In the entries, find all lines that hold the word "кариеса" and copy them.

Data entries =
..............................

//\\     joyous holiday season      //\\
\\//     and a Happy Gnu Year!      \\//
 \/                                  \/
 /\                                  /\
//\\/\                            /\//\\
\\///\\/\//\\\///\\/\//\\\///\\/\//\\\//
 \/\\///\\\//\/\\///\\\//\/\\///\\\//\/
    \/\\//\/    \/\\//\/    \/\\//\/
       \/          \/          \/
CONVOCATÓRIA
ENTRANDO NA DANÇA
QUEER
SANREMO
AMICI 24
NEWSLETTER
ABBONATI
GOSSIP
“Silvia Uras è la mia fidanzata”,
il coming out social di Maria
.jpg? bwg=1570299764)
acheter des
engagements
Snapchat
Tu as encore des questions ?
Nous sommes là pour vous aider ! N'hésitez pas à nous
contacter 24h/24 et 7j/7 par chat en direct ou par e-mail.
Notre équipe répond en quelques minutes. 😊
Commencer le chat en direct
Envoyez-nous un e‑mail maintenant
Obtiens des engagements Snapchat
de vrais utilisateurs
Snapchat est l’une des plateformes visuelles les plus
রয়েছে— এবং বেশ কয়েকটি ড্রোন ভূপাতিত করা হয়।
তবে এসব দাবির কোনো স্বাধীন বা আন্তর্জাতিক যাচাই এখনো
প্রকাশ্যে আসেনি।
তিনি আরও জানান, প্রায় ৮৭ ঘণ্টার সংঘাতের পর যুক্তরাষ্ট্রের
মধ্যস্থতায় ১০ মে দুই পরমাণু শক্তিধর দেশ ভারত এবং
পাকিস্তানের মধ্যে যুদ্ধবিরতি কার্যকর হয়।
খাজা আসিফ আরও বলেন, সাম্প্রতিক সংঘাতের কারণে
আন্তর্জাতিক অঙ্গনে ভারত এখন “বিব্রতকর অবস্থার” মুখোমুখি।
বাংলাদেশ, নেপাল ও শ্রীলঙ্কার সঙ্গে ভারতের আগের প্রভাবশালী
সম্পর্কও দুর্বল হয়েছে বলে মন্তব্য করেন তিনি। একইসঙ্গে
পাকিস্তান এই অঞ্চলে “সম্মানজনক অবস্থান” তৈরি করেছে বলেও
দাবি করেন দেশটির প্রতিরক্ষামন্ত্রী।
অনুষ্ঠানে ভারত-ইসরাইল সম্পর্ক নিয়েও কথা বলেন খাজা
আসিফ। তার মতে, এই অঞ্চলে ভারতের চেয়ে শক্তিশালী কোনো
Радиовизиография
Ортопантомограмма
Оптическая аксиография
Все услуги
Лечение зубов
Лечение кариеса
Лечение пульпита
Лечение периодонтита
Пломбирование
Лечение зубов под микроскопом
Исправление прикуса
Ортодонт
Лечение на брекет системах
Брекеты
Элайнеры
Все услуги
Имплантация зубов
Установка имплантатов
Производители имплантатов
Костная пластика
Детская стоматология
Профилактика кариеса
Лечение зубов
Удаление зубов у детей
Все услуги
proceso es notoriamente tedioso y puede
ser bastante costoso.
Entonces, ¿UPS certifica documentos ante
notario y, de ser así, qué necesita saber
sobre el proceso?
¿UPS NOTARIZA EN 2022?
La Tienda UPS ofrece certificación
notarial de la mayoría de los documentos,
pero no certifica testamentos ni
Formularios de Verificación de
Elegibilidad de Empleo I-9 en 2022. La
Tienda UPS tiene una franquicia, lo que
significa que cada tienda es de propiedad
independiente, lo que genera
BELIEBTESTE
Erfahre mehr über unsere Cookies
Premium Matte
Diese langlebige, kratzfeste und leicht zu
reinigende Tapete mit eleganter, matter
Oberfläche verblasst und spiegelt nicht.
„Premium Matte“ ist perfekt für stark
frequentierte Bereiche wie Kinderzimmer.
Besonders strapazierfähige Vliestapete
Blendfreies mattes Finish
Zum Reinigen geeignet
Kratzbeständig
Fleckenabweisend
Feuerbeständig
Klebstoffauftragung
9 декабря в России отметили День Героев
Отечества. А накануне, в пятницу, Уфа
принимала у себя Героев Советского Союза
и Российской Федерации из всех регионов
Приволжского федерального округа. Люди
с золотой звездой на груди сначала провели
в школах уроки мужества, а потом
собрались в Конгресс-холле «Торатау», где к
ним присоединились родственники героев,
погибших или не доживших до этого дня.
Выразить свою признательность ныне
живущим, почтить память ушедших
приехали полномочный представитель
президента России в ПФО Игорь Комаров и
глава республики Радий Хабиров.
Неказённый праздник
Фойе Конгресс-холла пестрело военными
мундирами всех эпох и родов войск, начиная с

..............................

Expected output =
Лечение кариеса
Профилактика кариеса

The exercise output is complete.